Imagine a city with no traffic-related fatalities. It's the goal of 'Vision Zero' to do exactly that in the city of Cleveland.
The action plan is seeing positive results in cities like New York which reports a reduction in traffic-related fatalities since Vision Zero was rolled out three years ago.
In Ohio, there were more than 1,000 traffic deaths last year. Nationwide, the number skyrockets to 40,000. Most of those accidents were preventable.
"What is the acceptable number of traffic deaths," asks Andy Young, a truck safety attorney in Cleveland. "How many fatalities are acceptable."
Young says if you consider family, there is no acceptable number other than zero.

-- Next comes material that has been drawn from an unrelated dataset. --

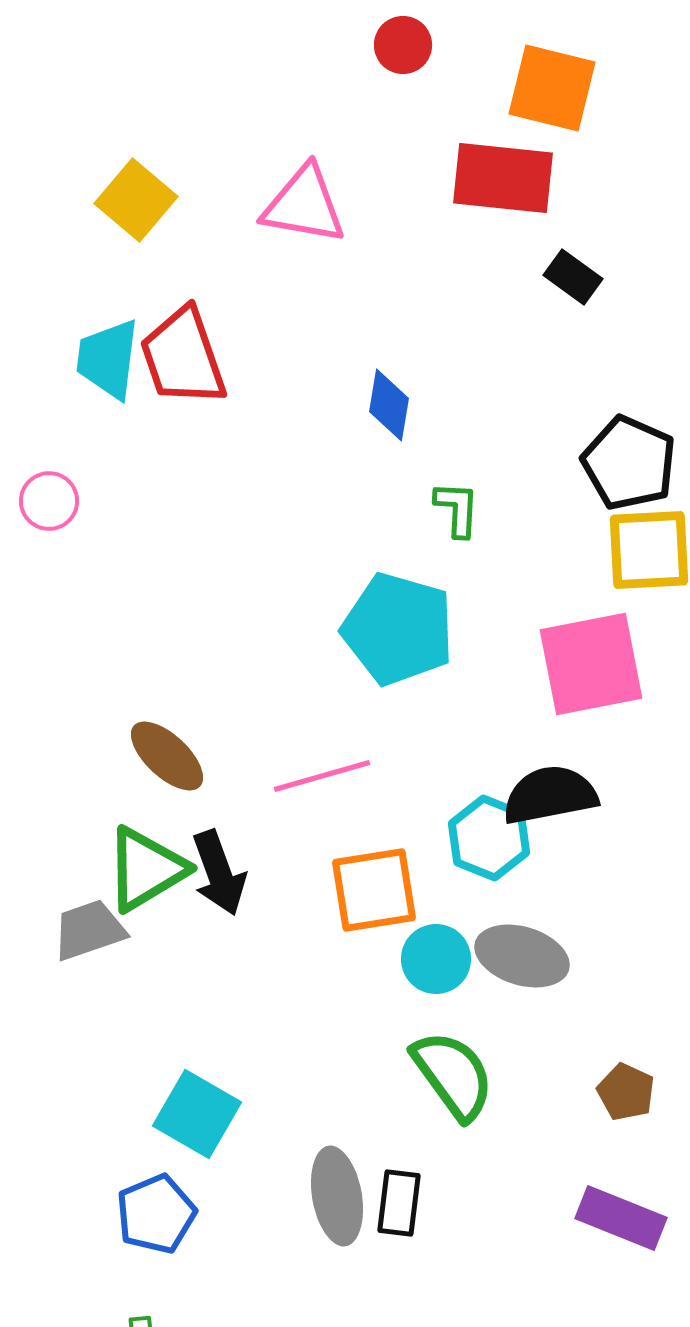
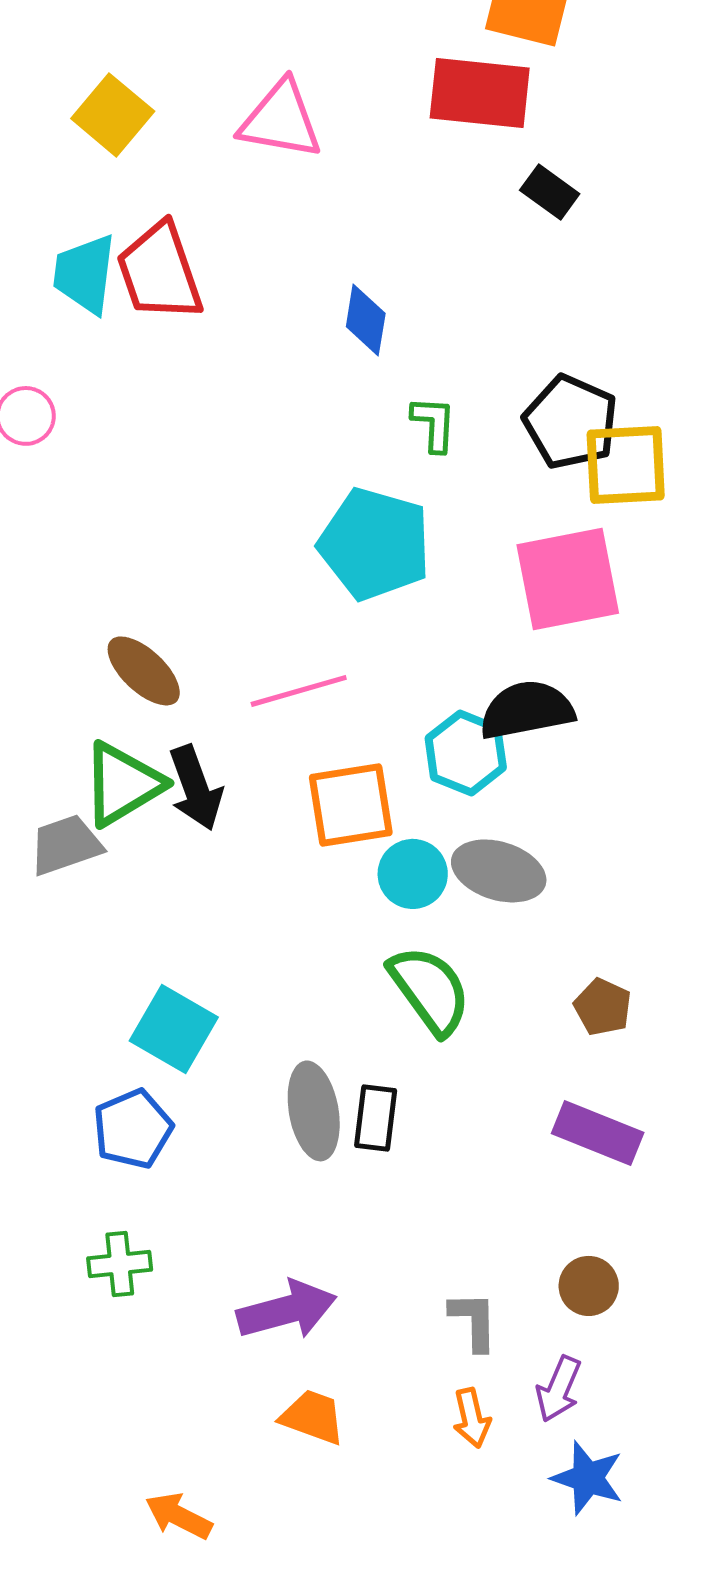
black pentagon: (629, 463) -> (571, 422), moved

In the past month, members of Mayor Frank Jackson's staff, Cleveland police, safety experts and city council leaders have been meeting in private to discuss Vision Zero. Councilman Matt Zone says he plans to make a formal announcement next month that Cleveland will become a Vision Zero city.
"We're going to have very methodical hearings focused on various sectors. Transportation. Vehicles. Enforcement, Education. All of that comes into play," said Zone.
Vision Zero looks at traffic crashes as preventable incidents that can be systematically addressed.
Things like bike lanes, reduced speed limits, stiffer penalties for texting and driving, increased enforcement of moving violations and safer street designs. There's even talk in Cleveland about installing side guard protection on the city's large water department trucks to prevent underride crashes.
Zone says the goal of Vision Zero may take a couple decades to reach, but he feels strongly that's it's a realistic objective if the community is committed to preventing deaths and improving road safety.
"I'm looking forward to the day when we can say in the city of Cleveland, we've had zero fatalities," Zone said.
When the city of New York released its Vision Zero plan in 2014, it outlined 63 separate initiatives that the Mayor's Office and a number of city agencies carried out. They included: making high-visibility crosswalks the standard crosswalk citywide, upgrades to at least 20 key cycling intersections, and lighting upgrades at 1,000 intersections.
New York's mayor said the status quo was no longer acceptable and that the city will use every tool at its disposal to improve the safety of city streets.
In Cleveland, expect a big announcement in January followed by public hearings and a public campaign to end traffic deaths.
"When you're talking about human behaviors causing these crashes and these crashes are preventable, then zero is the only number," Young said.